Your objective. Print the records below word for word, but leave out the pictures.

(Records from a collection)
____________________

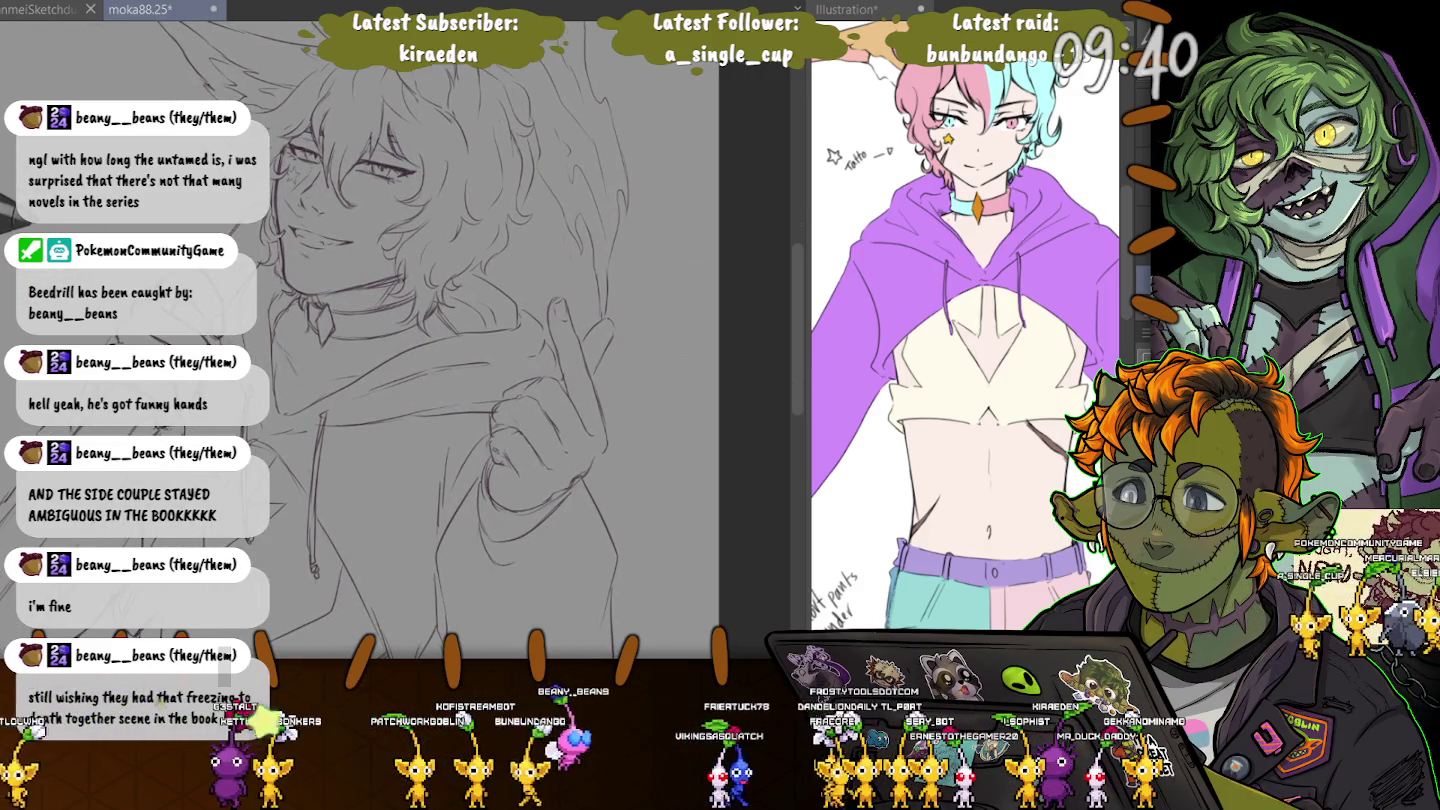
pyautogui.press('ctrl+minus')
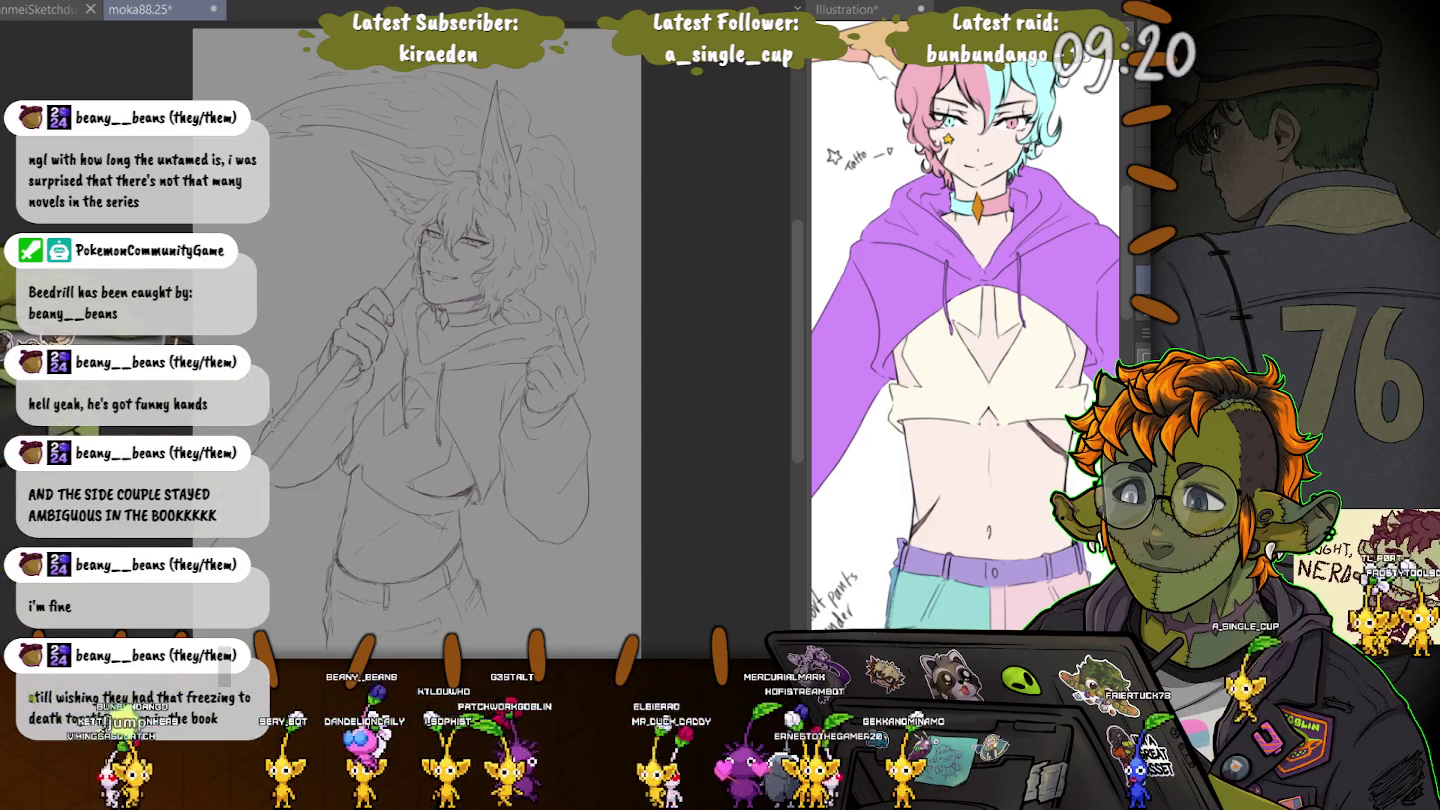
pyautogui.scroll(3, 450, 350)
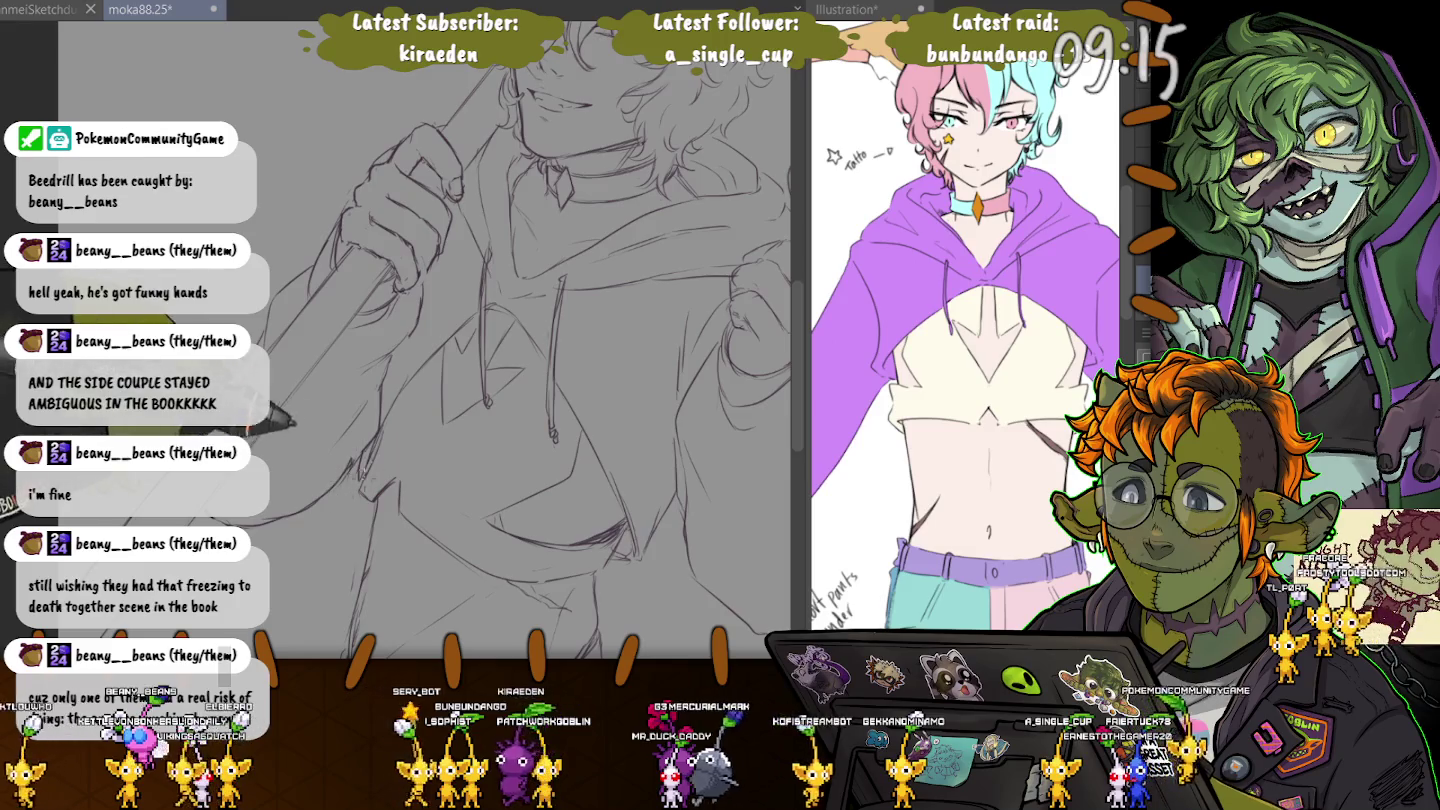
pyautogui.scroll(-3, 310, 432)
pyautogui.scroll(-3, 310, 432)
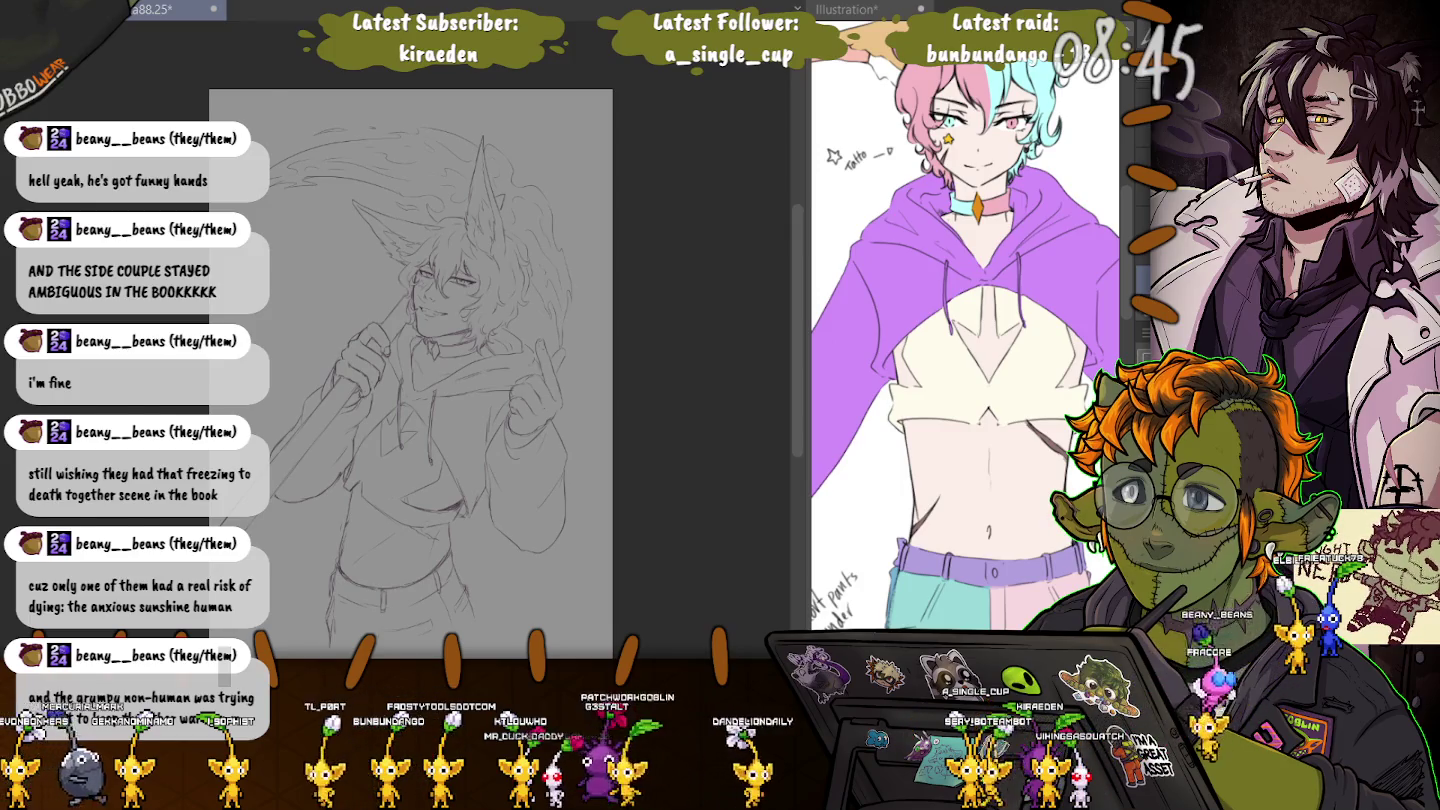
pyautogui.scroll(3, 410, 370)
pyautogui.scroll(3, 410, 370)
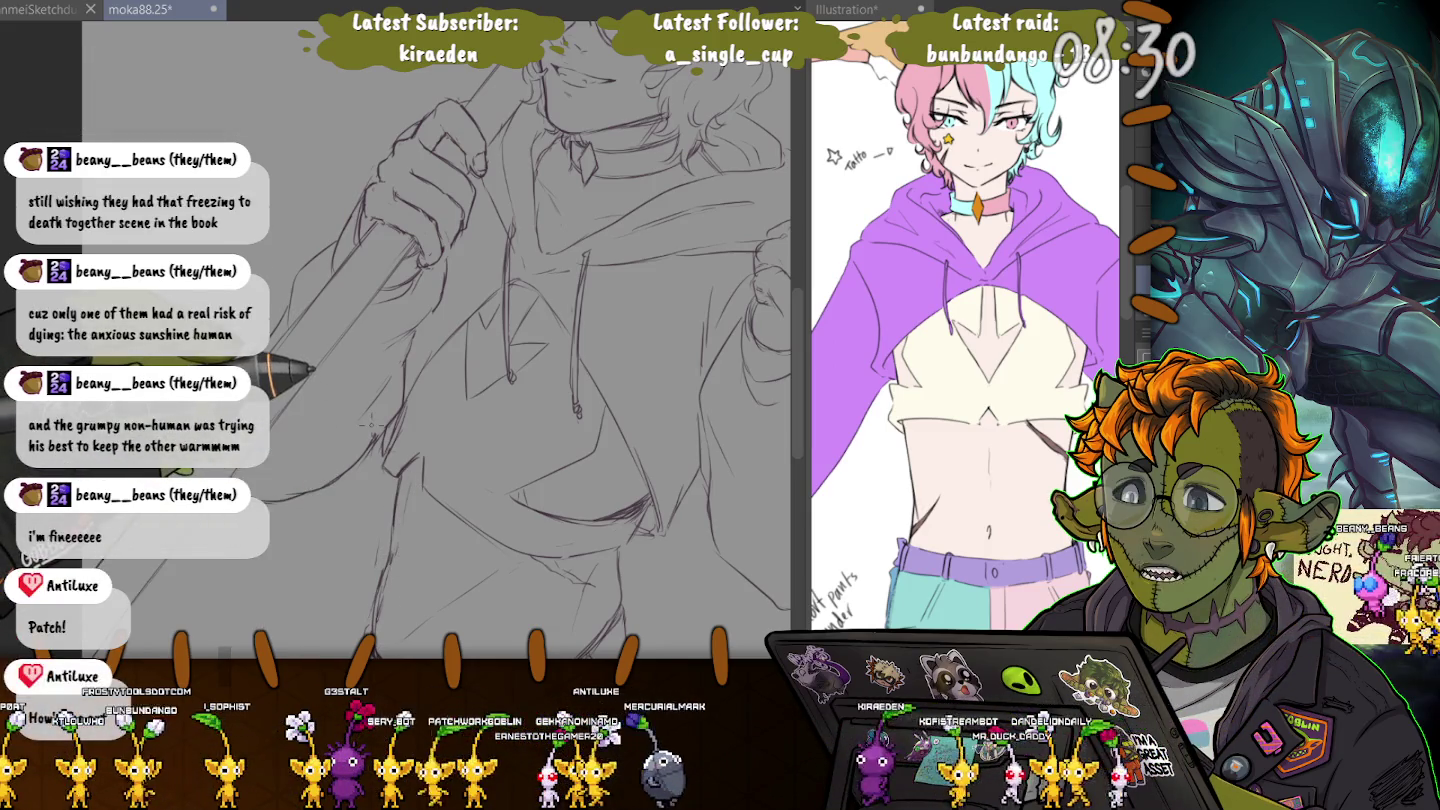
pyautogui.scroll(-2, 368, 425)
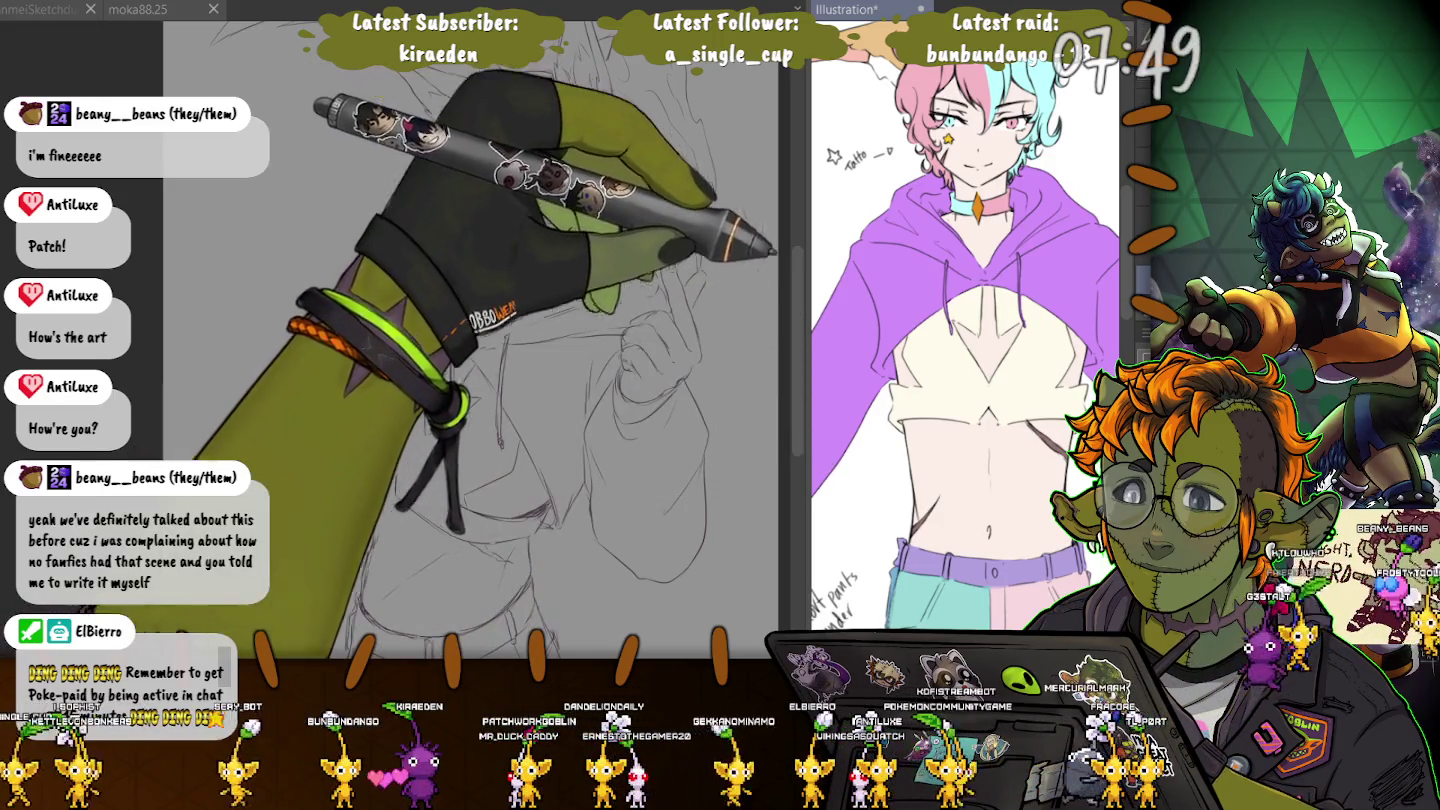
# Step: Hide the reference panel, mirror the canvas to check it and back, then switch to sketchdump
pyautogui.press('Tab')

____________________

Task result.
pyautogui.press('ctrl+minus')
pyautogui.scroll(3, 450, 350)
pyautogui.scroll(-3, 310, 432)
pyautogui.scroll(-3, 310, 432)
pyautogui.scroll(3, 410, 370)
pyautogui.scroll(3, 410, 370)
pyautogui.scroll(-2, 368, 425)
# Step: Hide the reference panel, mirror the canvas to check it and back, then switch to sketchdump
pyautogui.press('Tab')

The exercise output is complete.